On entend beaucoup parler de robots qui remplaceraient l’homme ! Les robots industriels, déployés sur des sites de production suivant des protocoles très stricts d’action et d’interaction, ont déjà supprimé des emplois. Les travaux qui ont été automatisés étaient jusqu’à présent postés, non qualifiés, répétitifs. Le caractère de qualification n’est plus discriminant. Certains métiers nécessitent une expertise longue et difficile à acquérir pour une activité répétitive, ces métiers sont automatisables. Plus de 40 % des transactions sur les principales places financières européennes sont réalisées par des algorithmes de trading à haute fréquence. Les ordres sont passés à une vitesse inatteignable par l’humain.
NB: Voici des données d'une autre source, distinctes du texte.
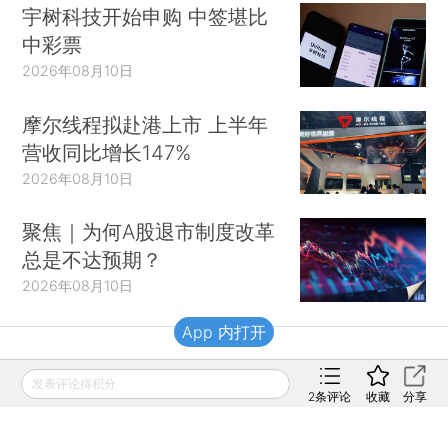
宇树科技开始申购 中签堪比
中彩票
2026年08月10日
摩尔线程拟赴港上市 上半年
营收同比增长147%
2026年08月10日
聚焦｜为何A股退市制度改革
总是不达预期？
2026年08月10日
App 内打开
财新移动
发表评论得积分
2
条评论
收藏
分享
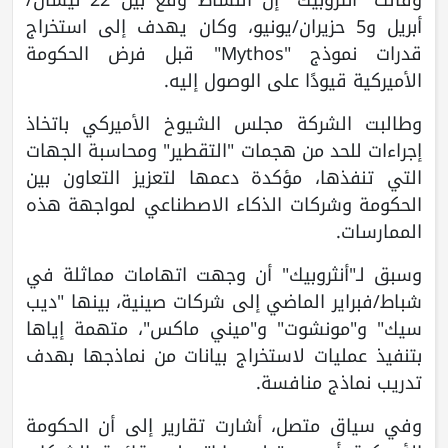
أبريل و5 حزيران/يونيو، وكان يهدف إلى استخراج
قدرات نموذج "Mythos" قبل فرض الحكومة
الأميركية قيودًا على الوصول إليه.
وطالبت الشركة مجلس الشيوخ الأميركي باتخاذ
إجراءات للحد من هجمات "التقطير" ومحاسبة الجهات
التي تنفذها، مؤكدة دعمها لتعزيز التعاون بين
الحكومة وشركات الذكاء الاصطناعي لمواجهة هذه
الممارسات.
وسبق لـ"أنثروبيك" أن وجهت اتهامات مماثلة في
شباط/فبراير الماضي إلى شركات صينية، بينها "ديب
سيك" و"مونشوت" و"ميني ماكس"، متهمة إياها
بتنفيذ عمليات لاستخراج بيانات من نماذجها بهدف
تدريب نماذج منافسة.
وفي سياق متصل، أشارت تقارير إلى أن الحكومة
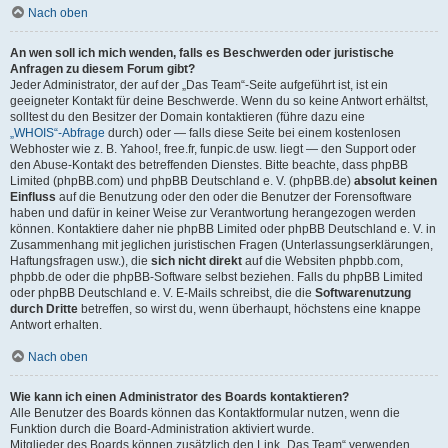
Nach oben
An wen soll ich mich wenden, falls es Beschwerden oder juristische
Anfragen zu diesem Forum gibt?
Jeder Administrator, der auf der „Das Team“-Seite aufgeführt ist, ist ein
geeigneter Kontakt für deine Beschwerde. Wenn du so keine Antwort erhältst,
solltest du den Besitzer der Domain kontaktieren (führe dazu eine
„WHOIS“-Abfrage
durch) oder — falls diese Seite bei einem kostenlosen
Webhoster wie z. B. Yahoo!, free.fr, funpic.de usw. liegt — den Support oder
den Abuse-Kontakt des betreffenden Dienstes. Bitte beachte, dass phpBB
Limited (phpBB.com) und phpBB Deutschland e. V. (phpBB.de)
absolut keinen
Einfluss
auf die Benutzung oder den oder die Benutzer der Forensoftware
haben und dafür in keiner Weise zur Verantwortung herangezogen werden
können. Kontaktiere daher nie phpBB Limited oder phpBB Deutschland e. V. in
Zusammenhang mit jeglichen juristischen Fragen (Unterlassungserklärungen,
Haftungsfragen usw.), die
sich nicht direkt
auf die Websiten phpbb.com,
phpbb.de oder die phpBB-Software selbst beziehen. Falls du phpBB Limited
oder phpBB Deutschland e. V. E-Mails schreibst, die die
Softwarenutzung
durch Dritte
betreffen, so wirst du, wenn überhaupt, höchstens eine knappe
Antwort erhalten.
Nach oben
Wie kann ich einen Administrator des Boards kontaktieren?
Alle Benutzer des Boards können das Kontaktformular nutzen, wenn die
Funktion durch die Board-Administration aktiviert wurde.
Mitglieder des Boards können zusätzlich den Link „Das Team“ verwenden.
Le fait que les métiers soient remplacés par des robots n’est pas lié au fait qu’ils soient manuels ou intellectuels, ni lié aux nombres d’années d’études. Les deux seront impactés. Certains resteront réservés aux humains, comme le métier de plombier, où il faut s’adapter sans arrêt. Le diagnostic des maladies à partir de radiographies ou d’images médicales devrait être pris en charge partiellement par les machines, en complémentarité avec l’humain. L’équation devrait être que les métiers nécessitant empathie, variabilité et créativité restent le lot des humains et que les métiers pénibles, dangereux et répétitifs soient remplacés par des machines.

Repères

Laurence Devillers est professeure à l’université Paris-Sorbonne et chercheuse au Laboratoire d’informatique pour la mécanique et les sciences de l’ingénieur (LIMSI) du CNRS. Ses domaines de recherche portent principalement sur l’interaction homme-machine, la détection des émotions, le dialogue oral et la robotique affective et interactive. Auteure de « Des robots et des hommes. Mythes, fantasmes et réalités » (Ed. Plon, 2017).